Study material:
########

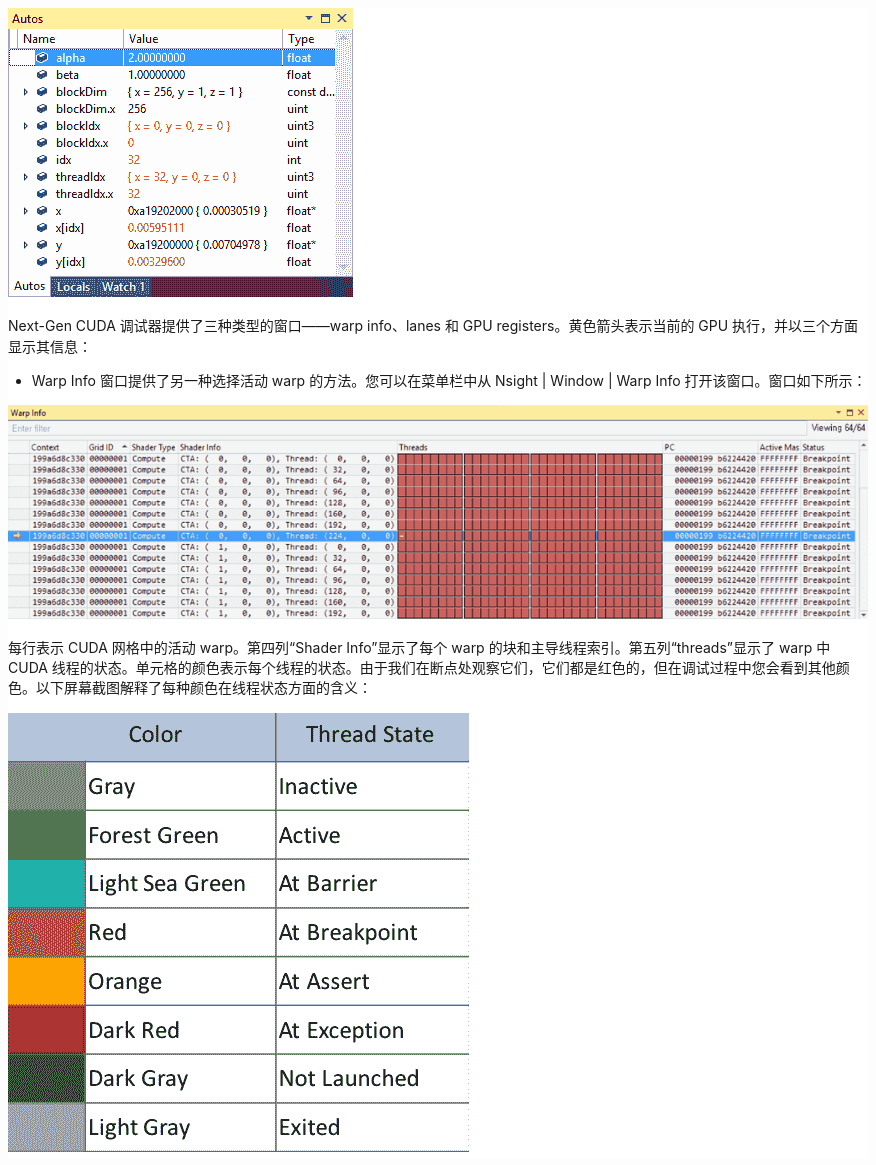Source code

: ![](img/384f174f-f511-412d-bc3c-8a2a020852fe.png)

Next-Gen CUDA 调试器提供了三种类型的窗口——warp info、lanes 和 GPU registers。黄色箭头表示当前的 GPU 执行，并以三个方面显示其信息：

+   Warp Info 窗口提供了另一种选择活动 warp 的方法。您可以在菜单栏中从 Nsight | Window | Warp Info 打开该窗口。窗口如下所示：

![](img/792d956c-f385-4966-95e6-d0568f22959c.png)

每行表示 CUDA 网格中的活动 warp。第四列“Shader Info”显示了每个 warp 的块和主导线程索引。第五列“threads”显示了 warp 中 CUDA 线程的状态。单元格的颜色表示每个线程的状态。由于我们在断点处观察它们，它们都是红色的，但在调试过程中您会看到其他颜色。以下屏幕截图解释了每种颜色在线程状态方面的含义：

![](img/b3d55d2f-75c5-4ea0-9b0a-66750ca6ef39.png)
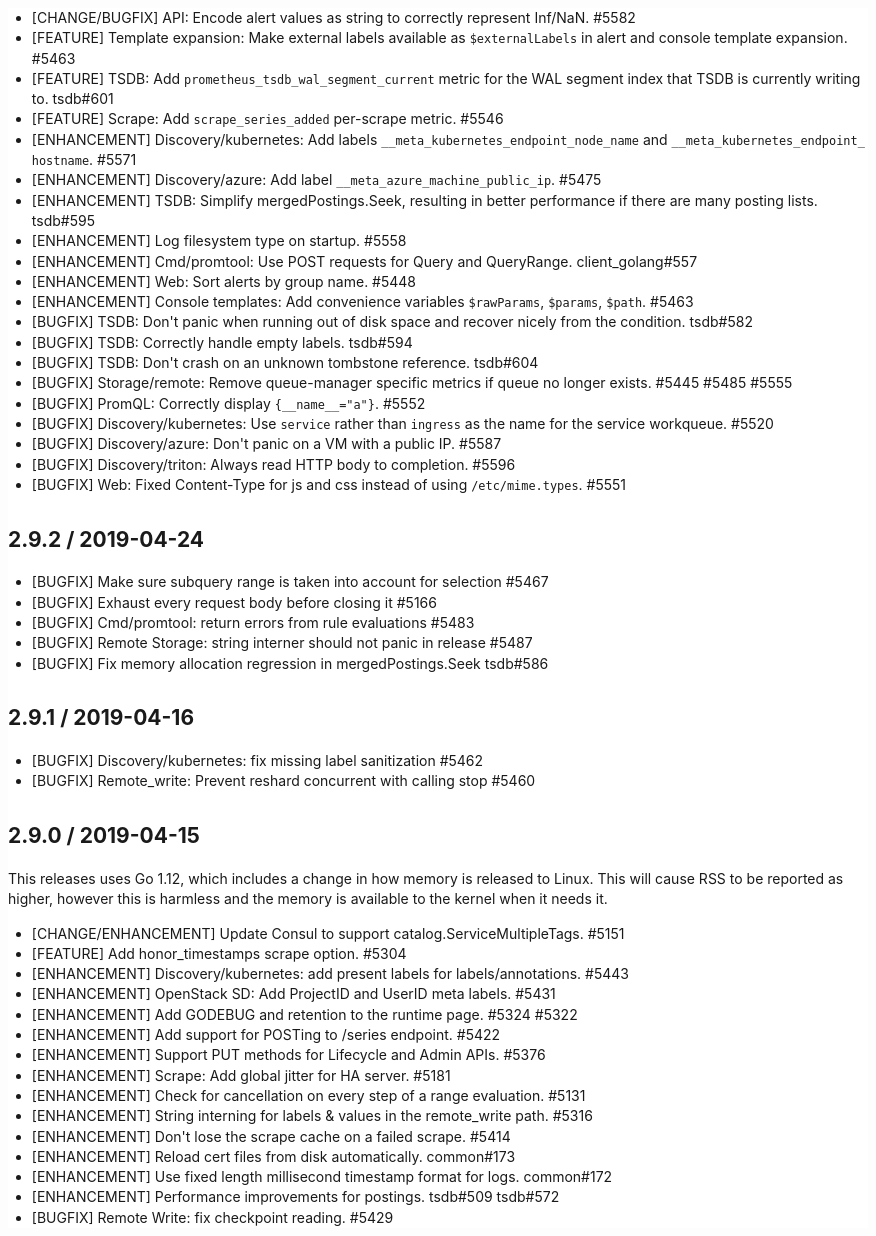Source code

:* [CHANGE/BUGFIX] API: Encode alert values as string to correctly represent Inf/NaN. #5582
* [FEATURE] Template expansion: Make external labels available as `$externalLabels` in alert and console template expansion. #5463
* [FEATURE] TSDB: Add `prometheus_tsdb_wal_segment_current` metric for the WAL segment index that TSDB is currently writing to. tsdb#601
* [FEATURE] Scrape: Add `scrape_series_added` per-scrape metric. #5546
* [ENHANCEMENT] Discovery/kubernetes: Add labels `__meta_kubernetes_endpoint_node_name` and `__meta_kubernetes_endpoint_hostname`. #5571
* [ENHANCEMENT] Discovery/azure: Add label `__meta_azure_machine_public_ip`. #5475
* [ENHANCEMENT] TSDB: Simplify mergedPostings.Seek, resulting in better performance if there are many posting lists. tsdb#595
* [ENHANCEMENT] Log filesystem type on startup. #5558
* [ENHANCEMENT] Cmd/promtool: Use POST requests for Query and QueryRange. client_golang#557
* [ENHANCEMENT] Web: Sort alerts by group name. #5448
* [ENHANCEMENT] Console templates: Add convenience variables `$rawParams`, `$params`, `$path`. #5463
* [BUGFIX] TSDB: Don't panic when running out of disk space and recover nicely from the condition. tsdb#582
* [BUGFIX] TSDB: Correctly handle empty labels. tsdb#594
* [BUGFIX] TSDB: Don't crash on an unknown tombstone reference. tsdb#604
* [BUGFIX] Storage/remote: Remove queue-manager specific metrics if queue no longer exists. #5445 #5485 #5555
* [BUGFIX] PromQL: Correctly display `{__name__="a"}`. #5552
* [BUGFIX] Discovery/kubernetes: Use `service` rather than `ingress` as the name for the service workqueue. #5520
* [BUGFIX] Discovery/azure: Don't panic on a VM with a public IP. #5587
* [BUGFIX] Discovery/triton: Always read HTTP body to completion. #5596
* [BUGFIX] Web: Fixed Content-Type for js and css instead of using `/etc/mime.types`. #5551

## 2.9.2 / 2019-04-24

* [BUGFIX] Make sure subquery range is taken into account for selection #5467
* [BUGFIX] Exhaust every request body before closing it #5166
* [BUGFIX] Cmd/promtool: return errors from rule evaluations #5483
* [BUGFIX] Remote Storage: string interner should not panic in release #5487
* [BUGFIX] Fix memory allocation regression in mergedPostings.Seek tsdb#586

## 2.9.1 / 2019-04-16

* [BUGFIX] Discovery/kubernetes: fix missing label sanitization #5462
* [BUGFIX] Remote_write: Prevent reshard concurrent with calling stop #5460

## 2.9.0 / 2019-04-15

This releases uses Go 1.12, which includes a change in how memory is released
to Linux. This will cause RSS to be reported as higher, however this is harmless
and the memory is available to the kernel when it needs it.

* [CHANGE/ENHANCEMENT] Update Consul to support catalog.ServiceMultipleTags. #5151
* [FEATURE] Add honor_timestamps scrape option. #5304
* [ENHANCEMENT] Discovery/kubernetes: add present labels for labels/annotations. #5443
* [ENHANCEMENT] OpenStack SD: Add ProjectID and UserID meta labels. #5431
* [ENHANCEMENT] Add GODEBUG and retention to the runtime page. #5324 #5322
* [ENHANCEMENT] Add support for POSTing to /series endpoint. #5422
* [ENHANCEMENT] Support PUT methods for Lifecycle and Admin APIs. #5376
* [ENHANCEMENT] Scrape: Add global jitter for HA server. #5181
* [ENHANCEMENT] Check for cancellation on every step of a range evaluation. #5131
* [ENHANCEMENT] String interning for labels & values in the remote_write path. #5316
* [ENHANCEMENT] Don't lose the scrape cache on a failed scrape. #5414
* [ENHANCEMENT] Reload cert files from disk automatically. common#173
* [ENHANCEMENT] Use fixed length millisecond timestamp format for logs. common#172
* [ENHANCEMENT] Performance improvements for postings. tsdb#509 tsdb#572
* [BUGFIX] Remote Write: fix checkpoint reading. #5429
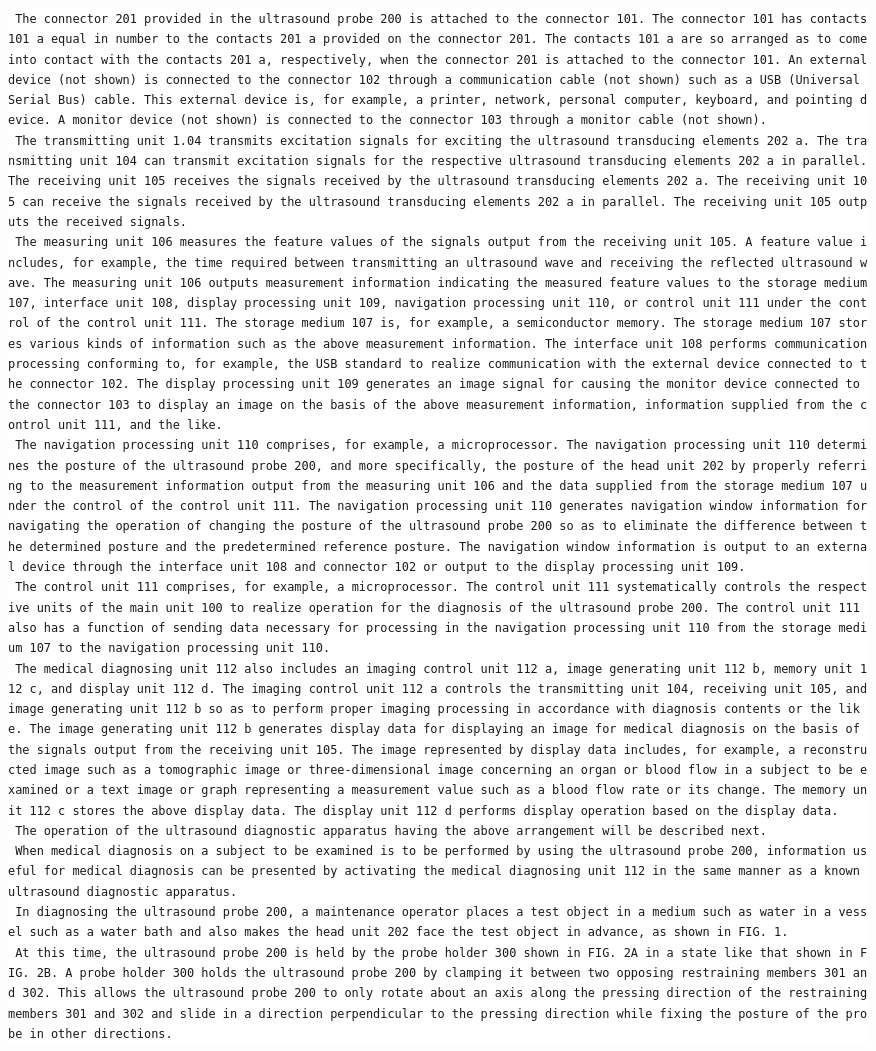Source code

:      The connector 201 provided in the ultrasound probe 200 is attached to the connector 101. The connector 101 has contacts 101 a equal in number to the contacts 201 a provided on the connector 201. The contacts 101 a are so arranged as to come into contact with the contacts 201 a, respectively, when the connector 201 is attached to the connector 101. An external device (not shown) is connected to the connector 102 through a communication cable (not shown) such as a USB (Universal Serial Bus) cable. This external device is, for example, a printer, network, personal computer, keyboard, and pointing device. A monitor device (not shown) is connected to the connector 103 through a monitor cable (not shown). 
     The transmitting unit 1.04 transmits excitation signals for exciting the ultrasound transducing elements 202 a. The transmitting unit 104 can transmit excitation signals for the respective ultrasound transducing elements 202 a in parallel. The receiving unit 105 receives the signals received by the ultrasound transducing elements 202 a. The receiving unit 105 can receive the signals received by the ultrasound transducing elements 202 a in parallel. The receiving unit 105 outputs the received signals. 
     The measuring unit 106 measures the feature values of the signals output from the receiving unit 105. A feature value includes, for example, the time required between transmitting an ultrasound wave and receiving the reflected ultrasound wave. The measuring unit 106 outputs measurement information indicating the measured feature values to the storage medium 107, interface unit 108, display processing unit 109, navigation processing unit 110, or control unit 111 under the control of the control unit 111. The storage medium 107 is, for example, a semiconductor memory. The storage medium 107 stores various kinds of information such as the above measurement information. The interface unit 108 performs communication processing conforming to, for example, the USB standard to realize communication with the external device connected to the connector 102. The display processing unit 109 generates an image signal for causing the monitor device connected to the connector 103 to display an image on the basis of the above measurement information, information supplied from the control unit 111, and the like. 
     The navigation processing unit 110 comprises, for example, a microprocessor. The navigation processing unit 110 determines the posture of the ultrasound probe 200, and more specifically, the posture of the head unit 202 by properly referring to the measurement information output from the measuring unit 106 and the data supplied from the storage medium 107 under the control of the control unit 111. The navigation processing unit 110 generates navigation window information for navigating the operation of changing the posture of the ultrasound probe 200 so as to eliminate the difference between the determined posture and the predetermined reference posture. The navigation window information is output to an external device through the interface unit 108 and connector 102 or output to the display processing unit 109. 
     The control unit 111 comprises, for example, a microprocessor. The control unit 111 systematically controls the respective units of the main unit 100 to realize operation for the diagnosis of the ultrasound probe 200. The control unit 111 also has a function of sending data necessary for processing in the navigation processing unit 110 from the storage medium 107 to the navigation processing unit 110. 
     The medical diagnosing unit 112 also includes an imaging control unit 112 a, image generating unit 112 b, memory unit 112 c, and display unit 112 d. The imaging control unit 112 a controls the transmitting unit 104, receiving unit 105, and image generating unit 112 b so as to perform proper imaging processing in accordance with diagnosis contents or the like. The image generating unit 112 b generates display data for displaying an image for medical diagnosis on the basis of the signals output from the receiving unit 105. The image represented by display data includes, for example, a reconstructed image such as a tomographic image or three-dimensional image concerning an organ or blood flow in a subject to be examined or a text image or graph representing a measurement value such as a blood flow rate or its change. The memory unit 112 c stores the above display data. The display unit 112 d performs display operation based on the display data. 
     The operation of the ultrasound diagnostic apparatus having the above arrangement will be described next. 
     When medical diagnosis on a subject to be examined is to be performed by using the ultrasound probe 200, information useful for medical diagnosis can be presented by activating the medical diagnosing unit 112 in the same manner as a known ultrasound diagnostic apparatus. 
     In diagnosing the ultrasound probe 200, a maintenance operator places a test object in a medium such as water in a vessel such as a water bath and also makes the head unit 202 face the test object in advance, as shown in FIG. 1. 
     At this time, the ultrasound probe 200 is held by the probe holder 300 shown in FIG. 2A in a state like that shown in FIG. 2B. A probe holder 300 holds the ultrasound probe 200 by clamping it between two opposing restraining members 301 and 302. This allows the ultrasound probe 200 to only rotate about an axis along the pressing direction of the restraining members 301 and 302 and slide in a direction perpendicular to the pressing direction while fixing the posture of the probe in other directions.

########

Your instructions: Beginning at the line above with "label sanitization #5462" and finishing at the line with "scrape option. #5304", return each line exactly and return nothing else.

Task result:
* [BUGFIX] Discovery/kubernetes: fix missing label sanitization #5462
* [BUGFIX] Remote_write: Prevent reshard concurrent with calling stop #5460

## 2.9.0 / 2019-04-15

This releases uses Go 1.12, which includes a change in how memory is released
to Linux. This will cause RSS to be reported as higher, however this is harmless
and the memory is available to the kernel when it needs it.

* [CHANGE/ENHANCEMENT] Update Consul to support catalog.ServiceMultipleTags. #5151
* [FEATURE] Add honor_timestamps scrape option. #5304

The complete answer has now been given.